C. Gambaran Umum Birokrasi di Indonesia Sebelum Reformasi
Dari model yang diutarakan di atas dapat dikatakan bahwa birokrasi yang berkembang di Indonesia pada masa Orde Baru adalah birokrasi yang berbelit-belit, tidak efisien dan mempunyai pegawai birokrat yang makin membengkak.
Keadaan ini pula yang menyebabkan timbulnya penyimpangan-penyimpangan berikut, seperti :
D. Sejarah Reformasi Birokasi di Indonesia
Reformasi politik 1998 adalah pintu gerbang Indonesia menuju sejarah baru dalam dinamika politik nasional. Reformasi politik yang diharapkan dapat beriringan dengan reformasi birokrasi, fakta menunjukan, reformasi birokrasi mengalami hambatan signifikan hingga kini, akibatnya masyarakat tidak dapat banyak memetik manfaat nyata dari reformasi politik 1998.
Pasca reformasi, ikhtiar untuk melepaskan birokrasi dari kekuatan dan pengaruh politik gencar dilakukan. Kesadaran pentingnya netralitas birokrasi mencuat terus-menerus. BJ Habibie, Presiden saat itu, mengeluarkan PP Nomor 5 Tahun 1999 (PP No.5 Tahun 1999), yang menekankan kenetralan pegawai negeri sipil (PNS) dari partai politik. Aturan ini diperkuat dengan pengesahan UU Nomor 43 Tahun 1999 tentang Pokok-Pokok Kepegawaian untuk menggantikan UU Nomor 8 Tahun 1974.

### TUJUAN LATIHAN
Ketik ulang seluruh teks tentang birokrasi di Indonesia tanpa mengubah satu huruf atau tanda baca pun. Kerjakan hanya dengan berpegang pada teks di atas.

Data Tersimpan

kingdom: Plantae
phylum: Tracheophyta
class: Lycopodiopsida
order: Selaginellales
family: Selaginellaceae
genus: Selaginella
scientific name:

### JAWABAN TERTULIS
C. Gambaran Umum Birokrasi di Indonesia Sebelum Reformasi
Dari model yang diutarakan di atas dapat dikatakan bahwa birokrasi yang berkembang di Indonesia pada masa Orde Baru adalah birokrasi yang berbelit-belit, tidak efisien dan mempunyai pegawai birokrat yang makin membengkak.
Keadaan ini pula yang menyebabkan timbulnya penyimpangan-penyimpangan berikut, seperti :
D. Sejarah Reformasi Birokasi di Indonesia
Reformasi politik 1998 adalah pintu gerbang Indonesia menuju sejarah baru dalam dinamika politik nasional. Reformasi politik yang diharapkan dapat beriringan dengan reformasi birokrasi, fakta menunjukan, reformasi birokrasi mengalami hambatan signifikan hingga kini, akibatnya masyarakat tidak dapat banyak memetik manfaat nyata dari reformasi politik 1998.
Pasca reformasi, ikhtiar untuk melepaskan birokrasi dari kekuatan dan pengaruh politik gencar dilakukan. Kesadaran pentingnya netralitas birokrasi mencuat terus-menerus. BJ Habibie, Presiden saat itu, mengeluarkan PP Nomor 5 Tahun 1999 (PP No.5 Tahun 1999), yang menekankan kenetralan pegawai negeri sipil (PNS) dari partai politik. Aturan ini diperkuat dengan pengesahan UU Nomor 43 Tahun 1999 tentang Pokok-Pokok Kepegawaian untuk menggantikan UU Nomor 8 Tahun 1974.